BP, banks, and shareholder neglect
The panoply of diverse financial reforms that are being discussed and implemented by governments all over the world are aimed at embedding the principle that the polluter should pay into banking.
Whether it's the requirement that owners of banks should put more of their equity capital at risk, or the imposition of new taxes on what banks borrow, or even the planned resolution procedures which aim to protect "innocent" depositors while heaping losses on more sophisticated creditors and investors, they're all attempts to prevent a repeat of what happened in 2007-8, when the losses of banks were nationalised and born by taxpayers to a wholly unprecedented extent.
The underlying problem is that the global economy is so dependent on credit and payments services provided by banks that we dare not allow big banks to collapse. So somehow we have to find a way to punish and wipe out the owners and institutional creditors of banks without wiping out those banking operations that are vital to our prosperity.
Tricky - but important.
As it happens, oil is probably as vital to the functioning of the global economy as credit creation and money transmission. And right now, in the oil industry, we have an apparently conspicuous example of a polluter paying, BP.
So are BP's woes an example of what we would wish to see in the banking and finance industry?
There are certainly very interesting similarities between the debacle at BP and what happened at the likes of Royal Bank of Scotland, Northern Rock, Citigroup, HBOS, AIG and so on.
The first is that neither BP or any of the big banks took out external insurance - or at least sufficient external insurance - for what have come to be known as low risk, high impact events.
The banks became lethally dependent on raising finance by parcelling up loans and selling them to international investors on asset-backed securities markets. And they had no plan B when those markets shut down in the summer of 2007 and the finance dried up. They had taken out no insurance to cover the funding gap.
At that point, they could not borrow what they needed, and so become unable to lend what businesses and households required. That was the beginning of what we called the "credit crunch", which led directly and inexorably to both global recession and the near meltdown of the entire financial system in the autumn of 2008.
In a very similar way, BP had a formal policy of not buying external insurance against possible disasters. Here is the relevant excerpt from its 2009 report and accounts:
"The group generally restricts its purchase of insurance to situations where this is required for legal or contractual reasons. This is because external insurance is not considered an economic means of financing losses for the group".
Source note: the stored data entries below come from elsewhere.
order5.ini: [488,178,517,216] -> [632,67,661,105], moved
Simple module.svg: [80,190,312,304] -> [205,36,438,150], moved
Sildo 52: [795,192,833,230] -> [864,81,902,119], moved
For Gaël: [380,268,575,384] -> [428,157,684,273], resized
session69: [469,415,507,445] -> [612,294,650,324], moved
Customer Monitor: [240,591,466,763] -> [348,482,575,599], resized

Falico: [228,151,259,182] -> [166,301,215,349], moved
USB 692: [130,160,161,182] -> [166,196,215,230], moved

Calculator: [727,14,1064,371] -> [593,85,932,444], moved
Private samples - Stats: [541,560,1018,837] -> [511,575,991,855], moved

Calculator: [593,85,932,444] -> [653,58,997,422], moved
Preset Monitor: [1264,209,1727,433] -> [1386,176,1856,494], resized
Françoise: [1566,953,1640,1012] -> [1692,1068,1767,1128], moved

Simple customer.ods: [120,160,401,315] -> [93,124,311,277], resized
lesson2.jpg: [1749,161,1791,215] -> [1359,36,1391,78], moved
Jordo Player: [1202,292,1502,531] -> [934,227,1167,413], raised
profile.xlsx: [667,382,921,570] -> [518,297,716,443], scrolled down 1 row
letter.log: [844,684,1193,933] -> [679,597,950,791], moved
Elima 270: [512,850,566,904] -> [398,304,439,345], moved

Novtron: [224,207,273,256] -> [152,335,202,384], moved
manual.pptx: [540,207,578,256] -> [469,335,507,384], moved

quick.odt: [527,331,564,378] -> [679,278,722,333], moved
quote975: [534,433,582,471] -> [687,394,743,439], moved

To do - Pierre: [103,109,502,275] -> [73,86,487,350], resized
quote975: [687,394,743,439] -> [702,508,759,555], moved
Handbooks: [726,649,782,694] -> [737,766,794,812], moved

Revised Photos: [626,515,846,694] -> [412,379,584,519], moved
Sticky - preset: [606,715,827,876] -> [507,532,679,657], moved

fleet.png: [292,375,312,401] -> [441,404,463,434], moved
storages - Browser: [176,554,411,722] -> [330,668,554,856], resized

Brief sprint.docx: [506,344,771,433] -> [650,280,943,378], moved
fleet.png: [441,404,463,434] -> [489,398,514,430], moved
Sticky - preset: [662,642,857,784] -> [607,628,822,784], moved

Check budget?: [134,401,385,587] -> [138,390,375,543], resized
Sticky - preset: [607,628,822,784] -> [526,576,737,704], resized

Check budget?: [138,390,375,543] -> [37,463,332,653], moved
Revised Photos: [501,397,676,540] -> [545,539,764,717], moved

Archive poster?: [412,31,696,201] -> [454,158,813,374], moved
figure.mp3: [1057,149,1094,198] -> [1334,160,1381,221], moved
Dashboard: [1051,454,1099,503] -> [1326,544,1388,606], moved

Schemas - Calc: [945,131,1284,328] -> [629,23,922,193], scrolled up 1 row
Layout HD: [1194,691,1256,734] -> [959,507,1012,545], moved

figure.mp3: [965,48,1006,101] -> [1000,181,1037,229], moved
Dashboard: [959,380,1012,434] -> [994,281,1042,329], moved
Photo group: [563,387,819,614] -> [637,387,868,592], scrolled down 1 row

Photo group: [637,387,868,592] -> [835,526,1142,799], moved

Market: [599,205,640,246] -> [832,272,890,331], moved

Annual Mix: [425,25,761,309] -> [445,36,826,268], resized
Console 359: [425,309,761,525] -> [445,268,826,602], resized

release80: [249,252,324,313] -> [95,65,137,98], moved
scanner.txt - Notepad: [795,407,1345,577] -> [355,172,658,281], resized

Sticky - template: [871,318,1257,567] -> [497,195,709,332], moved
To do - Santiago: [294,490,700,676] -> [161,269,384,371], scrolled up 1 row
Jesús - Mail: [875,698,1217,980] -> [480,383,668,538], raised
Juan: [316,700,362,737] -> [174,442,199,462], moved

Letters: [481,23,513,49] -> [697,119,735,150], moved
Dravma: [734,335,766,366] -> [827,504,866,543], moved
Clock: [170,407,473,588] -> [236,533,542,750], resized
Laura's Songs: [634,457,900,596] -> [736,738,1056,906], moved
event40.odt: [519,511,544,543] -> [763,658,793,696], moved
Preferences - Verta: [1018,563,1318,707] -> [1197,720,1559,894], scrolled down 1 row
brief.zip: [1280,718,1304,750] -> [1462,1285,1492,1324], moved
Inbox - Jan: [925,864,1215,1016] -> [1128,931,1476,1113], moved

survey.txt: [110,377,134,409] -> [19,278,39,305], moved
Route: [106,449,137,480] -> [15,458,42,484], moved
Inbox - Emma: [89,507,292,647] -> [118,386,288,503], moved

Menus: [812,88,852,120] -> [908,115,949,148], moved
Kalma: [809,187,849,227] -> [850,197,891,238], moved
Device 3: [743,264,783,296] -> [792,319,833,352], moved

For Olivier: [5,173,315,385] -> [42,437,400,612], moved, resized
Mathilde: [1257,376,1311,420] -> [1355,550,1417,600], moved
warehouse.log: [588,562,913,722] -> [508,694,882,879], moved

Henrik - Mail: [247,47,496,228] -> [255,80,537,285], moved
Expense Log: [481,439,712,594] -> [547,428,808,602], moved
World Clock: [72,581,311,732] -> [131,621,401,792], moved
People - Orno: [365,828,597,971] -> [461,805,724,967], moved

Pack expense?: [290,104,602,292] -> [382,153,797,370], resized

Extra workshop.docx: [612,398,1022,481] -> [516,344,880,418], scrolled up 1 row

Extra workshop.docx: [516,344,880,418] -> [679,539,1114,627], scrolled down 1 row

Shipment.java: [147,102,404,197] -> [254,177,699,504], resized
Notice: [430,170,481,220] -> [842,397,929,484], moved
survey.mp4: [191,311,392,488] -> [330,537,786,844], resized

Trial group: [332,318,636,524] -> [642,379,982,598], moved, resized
Hmmm. I suspect the board of BP would concede they got that one wrong - as the company faces uninsured losses that are expected to exceed many tens of billions of dollars, the monetary measure of all that oil spewing from the Macondo well and poisoning the Gulf of Mexico.
President Obama has been adamant that BP will pick up all the direct costs of the disaster and many of the indirect costs. Which BP can obviously do unless and until it is bankrupted.
Or to put it another way, the principle that the polluter pays only works if the polluter is kept alive long enough to finance and execute the clean-up. The US government therefore needs to be mindful to calibrate its onslaught on BP in a way that doesn't scare off providers of vital credit to the oil company and tip it into bankruptcy.
Damage has already been done, however, to the aspiration that commercial companies should bear all the costs of oil extraction. The adversarial nature of the relationship between the White House and BP probably means that even if a company like BP wanted to take out catastrophe insurance for platforms operating in deep waters, the market would probably be closed.
So like it or not, if it's felt that the world needs the oil from more treacherous locations, the public sector and taxpayers may find they are underwriting some of the risks - unless, that is, the big oil companies themselves can be persuaded to mutually insure each other.
I suppose the big point is that even in the oil industry, it's very difficult to make the polluter pay everything. Whether its finance or energy, taxpayers and states cannot escape exposure to some pretty big liabilities.
Which points perhaps to one of the most puzzling failures of all - which is why the owners of the banks and BP have been so hopeless at looking after their own interests.
Even if shareholders of banks haven't paid their fair share of the cost of cleaning up the worst banking crisis since the 1930s, they've paid quite a lot, in collapsing share prices and cancelled dividends.
They barely raised a titter of protest when the banks were taking reckless risks with their money between 2001 and 2007. And even today, as the Bank of England points out, they're permitting banks to deprive them of vital dividends while handing out colossal remuneration to bankers: shareholders seem to be singularly unable to defend their own interests (with the exception, I should point out, of hedge funds - which will doubtless upset many of you, and is a story for another day).
Equally, did any shareholder in BP notice that it was self-insuring and question whether that was appropriate? In the unlikely event that they did, why did they keep their fears private given the refusal of the company to lay off the risks of its activities?
As luck would have it, the Financial Reporting Council has today published a new "stewardship" code for institutional shareholders, filled with worthy principles for investors to follow in the hope this turns them from absentee landlords into engaged, constructive owners.
It's a start, most would say. But the culture of neglect that arguably infects the big institutions that own our biggest businesses (on behalf of us, because it's our savings that they're investing) won't quickly or easily be cured.